A Carta Magna pode ter  defeitos conceituais em muitos dos seus Capítulos e Títulos, por exemplo o que trata da Organização do Estado, das Finanças Públicas, dos Poderes da República, da Seguridade Social, da Ordem Econômica e Financeira, do Poder Judiciário podem e ser revistos, aliás como previu a própria Constituição.

Para não me alongar em demasia, lembro que a Constituição Cidadã, como bem a designou Ulysses Guimarães, é a que glorificou instituições como o Habeas Corpus, o Mandado de Segurança, o Habeas Data, o Mandado de Injunção, não deixando fora do seu texto os direitos e conquistas da Democracia Liberal. 

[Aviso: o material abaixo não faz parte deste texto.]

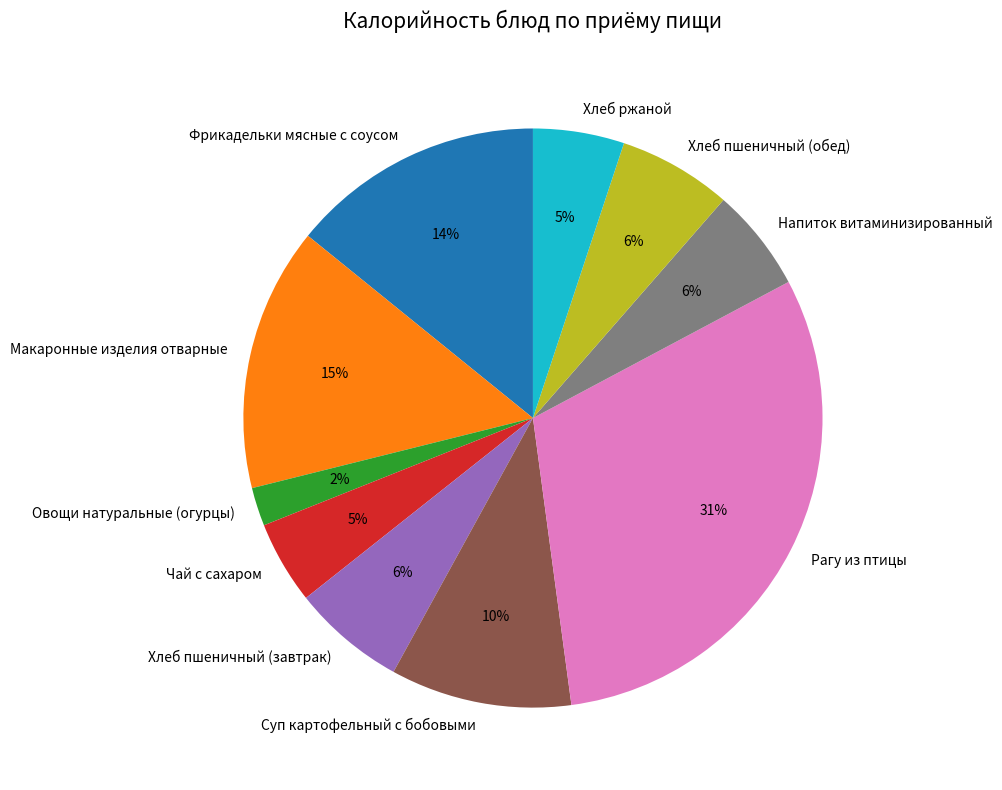

To the nearest percent, what portion does Макаронные изделия отварные represent?

15%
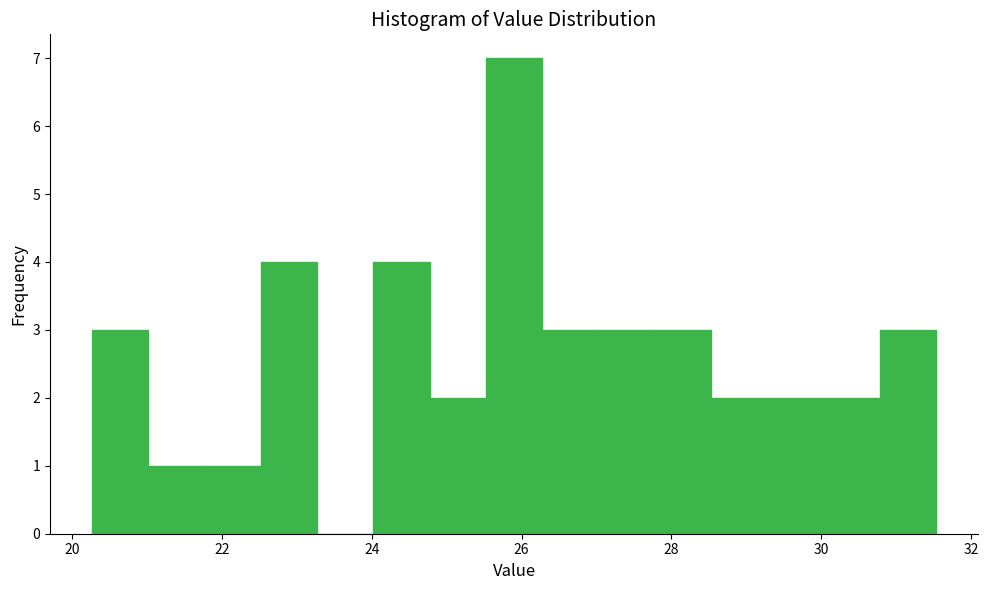

Around what value on the x-axis is the tallest bar? Give the approximate position of its centre, as read against the axis.

26.0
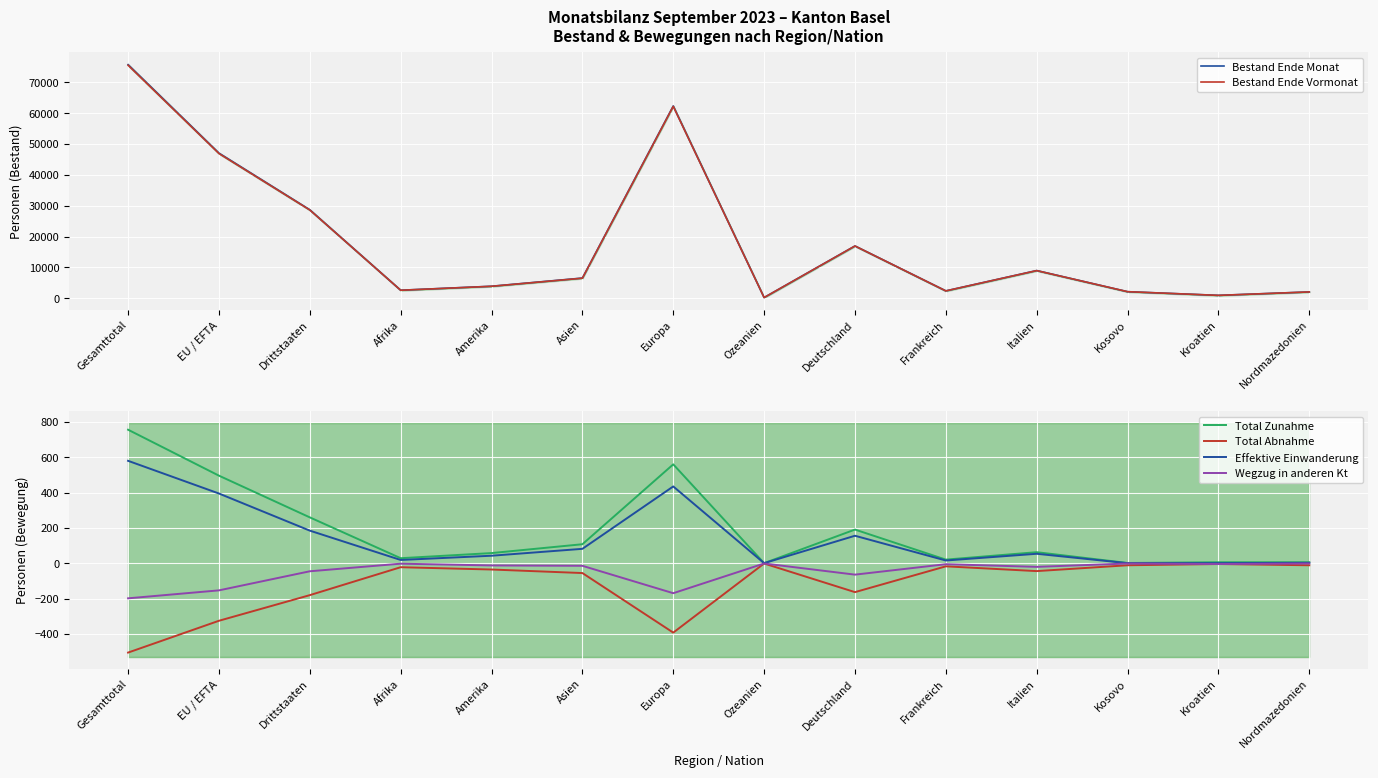

Rank the series by their maximum value, from highest to lowest.

Bestand Ende Monat, Bestand Ende Vormonat, Total Zunahme, Effektive Einwanderung, Total Abnahme, Wegzug in anderen Kt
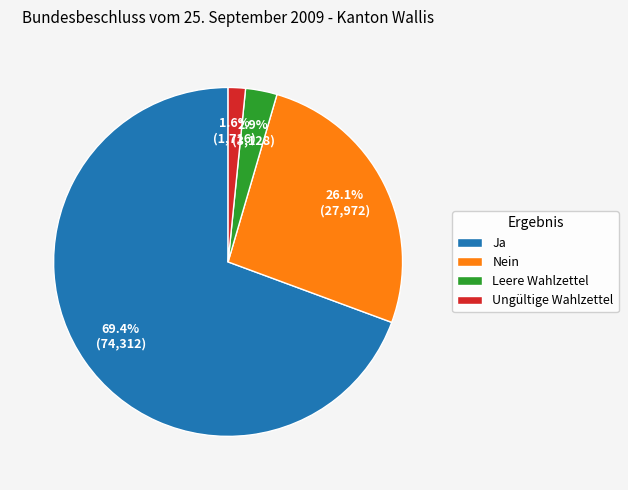

Is there any slice that represents more than half of the pie?

Yes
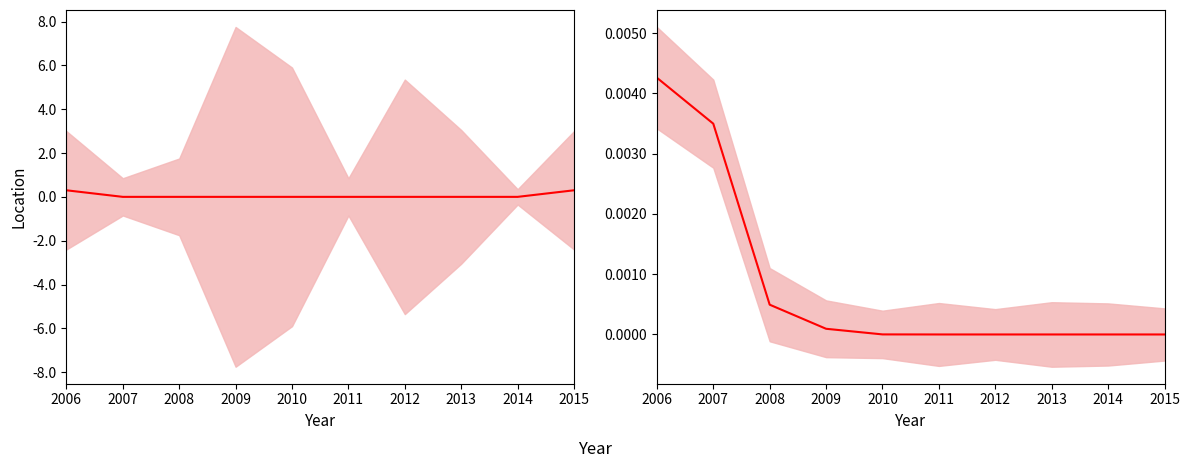

Does the chart have visible grid lines?

No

Reformem a Constituição, mas não a desfigurem, mantenham intacto o que não podem sofrer danos e tenham, ao menos piedade, dos que a costuraram com as lições e valores do Ocidente: o direito romano, a cultura grega a visão cristã do mundo e as nossas próprias experiências históricas.

Constituinte que fui e exerci a Primeira Secretaria daquela instituição, ao apreciar os impropérios injustos e inadequados que são lançados ao trabalho constitucional de 88, lembro o que se sucedeu nos Estados Unidos, em 1944. 

Acho graça quando alguns desavisados consideram que a Constituição de 88 expressa tão somente grupos de pressão e de interesses, certamente porque nunca penetraram nos corredores do Congresso e se depararam com representações populares de todo o país, onde a Casa do Povo recebia por dia mais de dez mil pessoas. Provavelmente mudariam de ideia se folheassem as emendas populares aprovadas pelo plenário constitucional.

Curioso foi o que se sucedeu nos Estados Unidos. A Carnegie Corporation concedeu um financiamento de US$250,000 ao socialista e bolsista da Fundação Rockefeller, o sueco Gunnar para realizar estudos sobre problemas raciais no sul dos Estados Unidos.

Myrdal publicou um livro – An American Dilemma: The Negro Problem and Modern Democracy -, como fruto deste estudo. Neste livro ele tenta desmontar a crença norte americana na sua Constituição, assegurando que a Carta “estava dominada pela consciência dos proprietários de terra e foi desenhada como uma defesa contra o espírito democrático que surgiu durante a Revolução”. Voltou-se conta o povo americano, acusando-o que o mesmo pratica “o culto fetichista da Constituição”, o que era, na verdade o respeito à lei e à fé nos princípios e valores democráticos. E por aí ele enveredou em brutal ignorância. Quando os americanos festejavam os 150º da Constituição, Myrnal voltou à carga, dizendo, como muitos brasileiros o fazem, que a Constituição, guardada pelos americanos com tanto zelo e confiança: “que ela é em muitos aspectos impraticável e inadequada para as condições modernas”. 

É isso. Parece que Mirnal voltou para a Suécia com o rabo entre as pernas!